Brief
Show each line of the data below in which "субъекта" occurs.

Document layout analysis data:
= Beginning of Section =

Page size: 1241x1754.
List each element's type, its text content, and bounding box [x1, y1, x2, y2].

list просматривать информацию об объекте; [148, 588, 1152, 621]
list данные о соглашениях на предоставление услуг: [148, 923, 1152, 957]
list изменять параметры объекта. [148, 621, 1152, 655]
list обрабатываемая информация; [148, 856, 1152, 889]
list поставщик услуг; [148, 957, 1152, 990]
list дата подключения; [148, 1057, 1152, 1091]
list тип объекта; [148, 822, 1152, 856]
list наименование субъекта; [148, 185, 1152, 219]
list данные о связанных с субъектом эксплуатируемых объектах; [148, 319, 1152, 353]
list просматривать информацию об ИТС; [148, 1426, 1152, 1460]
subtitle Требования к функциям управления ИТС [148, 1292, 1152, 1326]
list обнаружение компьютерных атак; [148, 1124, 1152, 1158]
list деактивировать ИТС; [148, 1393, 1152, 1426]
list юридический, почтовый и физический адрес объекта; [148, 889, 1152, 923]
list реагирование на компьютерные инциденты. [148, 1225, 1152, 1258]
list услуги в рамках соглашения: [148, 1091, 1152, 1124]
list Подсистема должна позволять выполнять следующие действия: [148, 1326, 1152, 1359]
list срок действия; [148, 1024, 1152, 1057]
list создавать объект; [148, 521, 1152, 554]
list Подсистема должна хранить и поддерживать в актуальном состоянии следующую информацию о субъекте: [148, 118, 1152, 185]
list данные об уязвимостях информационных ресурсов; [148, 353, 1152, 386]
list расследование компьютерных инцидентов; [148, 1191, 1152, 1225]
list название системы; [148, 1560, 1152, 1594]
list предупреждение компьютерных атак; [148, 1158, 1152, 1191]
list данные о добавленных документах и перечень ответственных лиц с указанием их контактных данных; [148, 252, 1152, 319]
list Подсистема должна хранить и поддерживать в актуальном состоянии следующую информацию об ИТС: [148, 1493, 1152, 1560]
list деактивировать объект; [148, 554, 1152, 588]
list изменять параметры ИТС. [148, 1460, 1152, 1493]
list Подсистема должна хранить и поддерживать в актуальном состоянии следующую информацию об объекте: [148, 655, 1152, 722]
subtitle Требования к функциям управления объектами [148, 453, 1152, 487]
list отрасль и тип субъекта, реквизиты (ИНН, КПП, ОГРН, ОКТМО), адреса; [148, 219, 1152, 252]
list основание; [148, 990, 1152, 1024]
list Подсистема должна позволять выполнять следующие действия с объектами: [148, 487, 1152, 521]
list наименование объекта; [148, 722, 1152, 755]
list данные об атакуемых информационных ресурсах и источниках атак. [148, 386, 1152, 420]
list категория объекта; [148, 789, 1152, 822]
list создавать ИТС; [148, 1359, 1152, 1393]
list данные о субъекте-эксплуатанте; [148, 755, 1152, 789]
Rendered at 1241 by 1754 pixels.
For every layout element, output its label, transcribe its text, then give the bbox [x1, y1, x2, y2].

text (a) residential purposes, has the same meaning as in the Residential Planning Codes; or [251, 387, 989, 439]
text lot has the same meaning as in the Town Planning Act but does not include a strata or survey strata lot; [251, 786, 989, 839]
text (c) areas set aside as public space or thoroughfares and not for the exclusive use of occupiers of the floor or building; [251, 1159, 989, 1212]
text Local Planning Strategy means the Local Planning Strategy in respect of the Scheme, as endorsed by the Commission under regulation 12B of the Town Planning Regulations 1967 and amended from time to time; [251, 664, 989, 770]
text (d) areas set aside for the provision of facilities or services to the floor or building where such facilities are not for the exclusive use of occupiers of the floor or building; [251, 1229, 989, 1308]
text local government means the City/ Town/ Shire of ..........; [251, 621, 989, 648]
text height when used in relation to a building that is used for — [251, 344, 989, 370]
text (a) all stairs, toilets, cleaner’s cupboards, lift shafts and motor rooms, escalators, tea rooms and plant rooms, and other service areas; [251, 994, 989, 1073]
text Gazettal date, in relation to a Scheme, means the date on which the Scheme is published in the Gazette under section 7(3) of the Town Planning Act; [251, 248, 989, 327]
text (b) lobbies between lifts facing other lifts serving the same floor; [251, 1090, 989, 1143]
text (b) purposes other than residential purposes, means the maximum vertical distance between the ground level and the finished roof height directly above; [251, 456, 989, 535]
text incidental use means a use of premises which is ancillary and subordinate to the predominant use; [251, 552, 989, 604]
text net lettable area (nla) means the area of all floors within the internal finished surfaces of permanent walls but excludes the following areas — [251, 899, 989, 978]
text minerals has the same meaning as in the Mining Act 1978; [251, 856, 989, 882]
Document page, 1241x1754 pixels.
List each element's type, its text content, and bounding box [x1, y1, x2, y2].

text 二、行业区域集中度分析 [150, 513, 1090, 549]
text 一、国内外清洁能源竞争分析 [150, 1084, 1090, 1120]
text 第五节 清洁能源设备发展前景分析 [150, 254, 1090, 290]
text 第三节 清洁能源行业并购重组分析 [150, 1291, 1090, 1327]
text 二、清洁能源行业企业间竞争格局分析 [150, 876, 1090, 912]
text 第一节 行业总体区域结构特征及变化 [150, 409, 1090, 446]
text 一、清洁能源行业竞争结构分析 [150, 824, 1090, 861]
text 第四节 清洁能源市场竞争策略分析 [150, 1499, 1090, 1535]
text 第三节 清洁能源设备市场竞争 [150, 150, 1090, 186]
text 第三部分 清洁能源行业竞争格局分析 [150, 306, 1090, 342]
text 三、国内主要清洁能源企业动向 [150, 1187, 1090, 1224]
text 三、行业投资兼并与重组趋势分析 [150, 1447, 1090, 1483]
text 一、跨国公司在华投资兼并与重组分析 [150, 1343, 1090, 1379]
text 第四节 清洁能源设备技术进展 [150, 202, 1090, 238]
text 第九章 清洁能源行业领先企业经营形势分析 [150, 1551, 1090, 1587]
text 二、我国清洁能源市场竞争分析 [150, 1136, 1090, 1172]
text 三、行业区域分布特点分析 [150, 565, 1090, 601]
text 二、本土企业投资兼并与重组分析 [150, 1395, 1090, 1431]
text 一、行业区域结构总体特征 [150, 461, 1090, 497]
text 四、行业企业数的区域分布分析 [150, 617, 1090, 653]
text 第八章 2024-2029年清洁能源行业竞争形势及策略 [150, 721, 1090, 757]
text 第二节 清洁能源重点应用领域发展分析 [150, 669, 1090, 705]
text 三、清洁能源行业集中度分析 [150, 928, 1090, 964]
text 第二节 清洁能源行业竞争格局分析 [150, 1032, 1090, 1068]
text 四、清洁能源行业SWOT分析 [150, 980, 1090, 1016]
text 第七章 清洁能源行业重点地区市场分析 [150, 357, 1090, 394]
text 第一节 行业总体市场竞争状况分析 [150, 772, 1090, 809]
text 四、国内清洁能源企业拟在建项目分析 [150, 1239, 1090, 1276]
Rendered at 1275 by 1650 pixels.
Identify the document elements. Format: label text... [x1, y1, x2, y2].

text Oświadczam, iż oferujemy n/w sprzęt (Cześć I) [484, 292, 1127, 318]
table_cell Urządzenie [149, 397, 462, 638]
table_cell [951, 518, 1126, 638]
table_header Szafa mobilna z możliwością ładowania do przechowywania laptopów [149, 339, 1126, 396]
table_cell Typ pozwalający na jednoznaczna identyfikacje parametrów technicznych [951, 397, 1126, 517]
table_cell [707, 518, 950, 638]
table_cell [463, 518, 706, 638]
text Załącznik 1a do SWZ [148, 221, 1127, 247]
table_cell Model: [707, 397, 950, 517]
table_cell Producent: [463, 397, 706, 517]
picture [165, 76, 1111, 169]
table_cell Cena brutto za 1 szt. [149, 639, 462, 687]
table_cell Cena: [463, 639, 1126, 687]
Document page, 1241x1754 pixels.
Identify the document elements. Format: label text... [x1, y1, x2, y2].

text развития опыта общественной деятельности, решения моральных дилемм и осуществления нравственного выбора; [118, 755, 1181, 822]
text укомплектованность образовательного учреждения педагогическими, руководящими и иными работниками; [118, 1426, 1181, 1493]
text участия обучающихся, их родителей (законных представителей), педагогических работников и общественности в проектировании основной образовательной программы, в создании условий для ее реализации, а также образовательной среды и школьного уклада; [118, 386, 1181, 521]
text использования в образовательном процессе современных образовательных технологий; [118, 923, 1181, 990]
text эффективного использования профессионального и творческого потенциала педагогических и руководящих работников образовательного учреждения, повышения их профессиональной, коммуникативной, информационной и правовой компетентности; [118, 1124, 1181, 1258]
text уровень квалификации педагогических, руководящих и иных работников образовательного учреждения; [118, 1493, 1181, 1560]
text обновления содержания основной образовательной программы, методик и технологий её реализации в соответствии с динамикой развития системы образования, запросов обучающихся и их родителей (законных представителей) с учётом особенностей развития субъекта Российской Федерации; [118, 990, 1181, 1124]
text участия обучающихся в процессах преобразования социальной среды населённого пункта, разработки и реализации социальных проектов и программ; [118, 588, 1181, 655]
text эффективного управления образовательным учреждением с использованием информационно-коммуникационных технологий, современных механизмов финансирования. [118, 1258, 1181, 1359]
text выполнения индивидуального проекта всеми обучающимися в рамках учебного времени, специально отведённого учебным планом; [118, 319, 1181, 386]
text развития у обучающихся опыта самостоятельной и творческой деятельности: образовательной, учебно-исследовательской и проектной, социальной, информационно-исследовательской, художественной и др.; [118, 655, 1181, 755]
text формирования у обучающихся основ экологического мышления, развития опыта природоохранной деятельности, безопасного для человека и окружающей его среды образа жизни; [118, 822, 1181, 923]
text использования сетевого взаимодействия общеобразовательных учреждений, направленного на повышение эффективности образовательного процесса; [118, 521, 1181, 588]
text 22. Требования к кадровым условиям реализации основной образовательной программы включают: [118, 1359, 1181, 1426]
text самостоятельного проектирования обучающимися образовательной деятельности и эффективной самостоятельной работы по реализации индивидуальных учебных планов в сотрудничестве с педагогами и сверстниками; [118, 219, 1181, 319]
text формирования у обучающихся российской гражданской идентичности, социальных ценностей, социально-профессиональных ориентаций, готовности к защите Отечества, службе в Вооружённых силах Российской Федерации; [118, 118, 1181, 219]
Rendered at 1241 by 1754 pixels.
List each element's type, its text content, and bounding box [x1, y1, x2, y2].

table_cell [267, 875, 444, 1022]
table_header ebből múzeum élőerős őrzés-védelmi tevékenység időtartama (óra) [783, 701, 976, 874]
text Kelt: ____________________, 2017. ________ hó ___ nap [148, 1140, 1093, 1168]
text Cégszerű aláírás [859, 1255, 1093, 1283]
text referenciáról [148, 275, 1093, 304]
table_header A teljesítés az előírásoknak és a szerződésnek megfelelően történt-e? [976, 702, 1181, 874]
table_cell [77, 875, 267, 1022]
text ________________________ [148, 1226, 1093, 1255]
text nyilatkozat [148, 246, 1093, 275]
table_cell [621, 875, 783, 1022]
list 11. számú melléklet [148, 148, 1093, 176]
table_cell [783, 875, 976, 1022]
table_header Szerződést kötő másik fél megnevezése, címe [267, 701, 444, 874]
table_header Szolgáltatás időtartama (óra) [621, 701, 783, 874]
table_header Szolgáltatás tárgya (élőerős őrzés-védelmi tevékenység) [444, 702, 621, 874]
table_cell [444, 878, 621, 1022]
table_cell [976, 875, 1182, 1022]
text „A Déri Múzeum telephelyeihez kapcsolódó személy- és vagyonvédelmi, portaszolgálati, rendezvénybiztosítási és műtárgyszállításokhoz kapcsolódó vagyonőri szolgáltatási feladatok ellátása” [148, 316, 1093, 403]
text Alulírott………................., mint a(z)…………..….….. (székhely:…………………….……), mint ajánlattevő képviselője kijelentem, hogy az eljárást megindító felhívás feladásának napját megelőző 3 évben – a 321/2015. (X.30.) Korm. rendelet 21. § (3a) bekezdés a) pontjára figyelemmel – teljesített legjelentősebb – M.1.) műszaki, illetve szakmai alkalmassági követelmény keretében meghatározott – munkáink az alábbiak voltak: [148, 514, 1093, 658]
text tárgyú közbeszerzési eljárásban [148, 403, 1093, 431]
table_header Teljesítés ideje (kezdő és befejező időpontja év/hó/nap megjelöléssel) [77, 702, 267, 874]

= End of Section =

Exercise output
list наименование субъекта; [148, 185, 1152, 219]
list отрасль и тип субъекта, реквизиты (ИНН, КПП, ОГРН, ОКТМО), адреса; [148, 219, 1152, 252]
text обновления содержания основной образовательной программы, методик и технологий её реализации в соответствии с динамикой развития системы образования, запросов обучающихся и их родителей (законных представителей) с учётом особенностей развития субъекта Российской Федерации; [118, 990, 1181, 1124]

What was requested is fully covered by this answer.